__Passage__.
There are a lot of men you’d love to bring home to mumma, myself included. But these beautiful specimens didn’t just come out of thin air. Their mummas are the brains (and blue-eyes) behind your (read: imaginary) husbands-to-be.

Leonardo DiCaprio

That aquarium scene. Who do we have to thank for it? His mumma: Irmelin. Those eyes, that red carpet charisma and heart-breaker style comes straight from her. And he knows it, too. He even dedicated his Oscar win to her. What a woman to scrub with. #frankcrush

Bradley Cooper

Next up, Brad’s mumma Gloria Campano. Both were spotted backstage at the Golden Globes with their sons in tow. Brad’s described her as one “cool chick” and they’ve even been roomies. Brad wants nothing more than his ladies to get along with his mumma. Want in? Have a scrub sesh, of course. Show her you’re not afraid of a little tough love.

Prince Harry

I know babe, hugs are the way to your heart. And Prince Harry has oodles of them. Thanks to his mumma Princess Diana, Harry spends his time dishing out hugs instead of handshakes. “Being in the Prince role you’ve got to shake hands, I would choose hugging over shaking most of the time.” I think he’d like my smooth side, don’t you?

__Direction 1__.
Repeat the passage about celebrities and their mothers, starting with "Bradley Cooper" and going on through "side, don’t you?".

__Supplied data__.
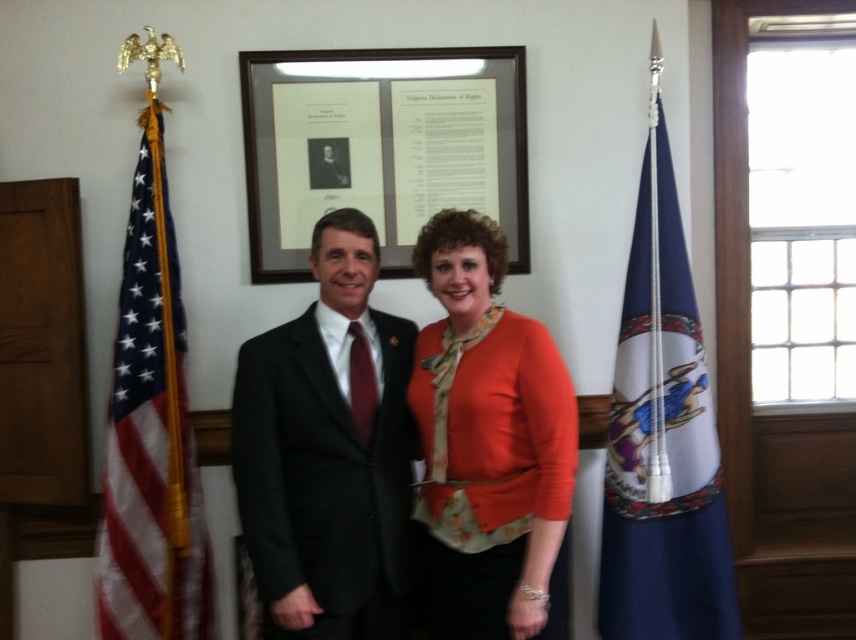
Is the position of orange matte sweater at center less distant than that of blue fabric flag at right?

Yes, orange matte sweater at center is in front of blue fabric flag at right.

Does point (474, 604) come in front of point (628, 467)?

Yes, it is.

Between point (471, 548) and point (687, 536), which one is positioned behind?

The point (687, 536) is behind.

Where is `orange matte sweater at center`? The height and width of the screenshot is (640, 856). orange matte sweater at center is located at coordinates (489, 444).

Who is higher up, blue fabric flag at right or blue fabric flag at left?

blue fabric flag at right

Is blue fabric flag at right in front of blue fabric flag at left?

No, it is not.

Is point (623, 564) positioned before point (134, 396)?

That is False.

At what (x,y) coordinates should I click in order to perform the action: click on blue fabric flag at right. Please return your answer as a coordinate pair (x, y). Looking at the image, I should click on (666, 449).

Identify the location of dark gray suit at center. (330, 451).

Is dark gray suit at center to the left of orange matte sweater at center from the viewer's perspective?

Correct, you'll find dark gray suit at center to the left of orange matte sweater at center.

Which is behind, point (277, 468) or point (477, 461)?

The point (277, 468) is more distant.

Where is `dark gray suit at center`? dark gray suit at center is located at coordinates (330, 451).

--

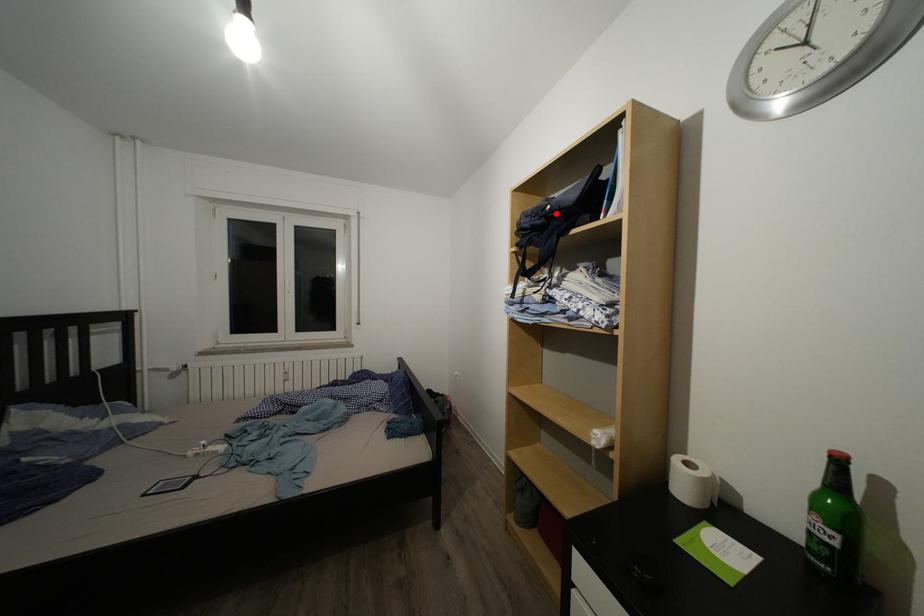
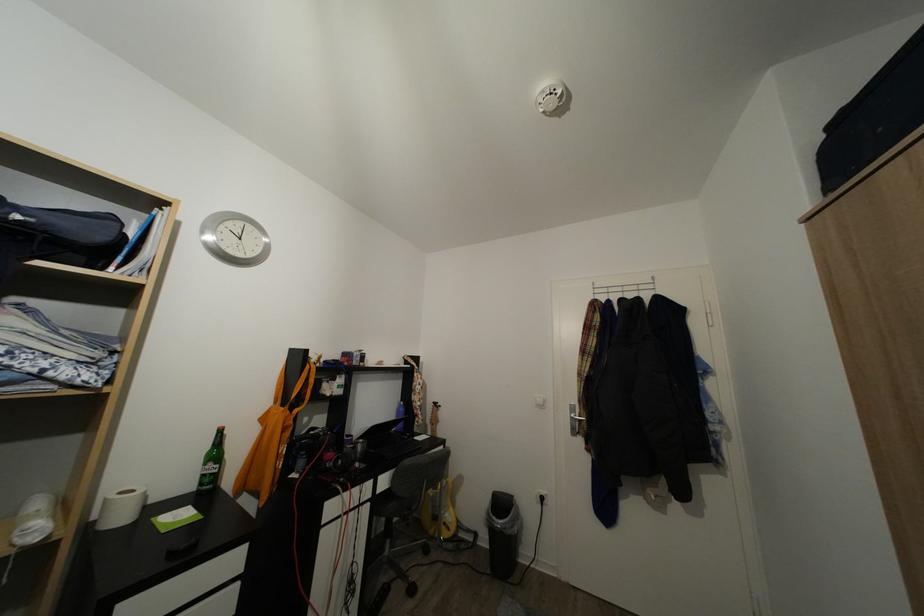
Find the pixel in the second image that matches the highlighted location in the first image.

__Direction 2__.
Reproduce the listing lines starting with the line with "Is blue fabric" and going on through the line with "Identify the location", and nothing else.

__Task answer 1__.
Bradley Cooper

Next up, Brad’s mumma Gloria Campano. Both were spotted backstage at the Golden Globes with their sons in tow. Brad’s described her as one “cool chick” and they’ve even been roomies. Brad wants nothing more than his ladies to get along with his mumma. Want in? Have a scrub sesh, of course. Show her you’re not afraid of a little tough love.

Prince Harry

I know babe, hugs are the way to your heart. And Prince Harry has oodles of them. Thanks to his mumma Princess Diana, Harry spends his time dishing out hugs instead of handshakes. “Being in the Prince role you’ve got to shake hands, I would choose hugging over shaking most of the time.” I think he’d like my smooth side, don’t you?

__Task answer 2__.
Is blue fabric flag at right in front of blue fabric flag at left?

No, it is not.

Is point (623, 564) positioned before point (134, 396)?

That is False.

At what (x,y) coordinates should I click in order to perform the action: click on blue fabric flag at right. Please return your answer as a coordinate pair (x, y). Looking at the image, I should click on (666, 449).

Identify the location of dark gray suit at center. (330, 451).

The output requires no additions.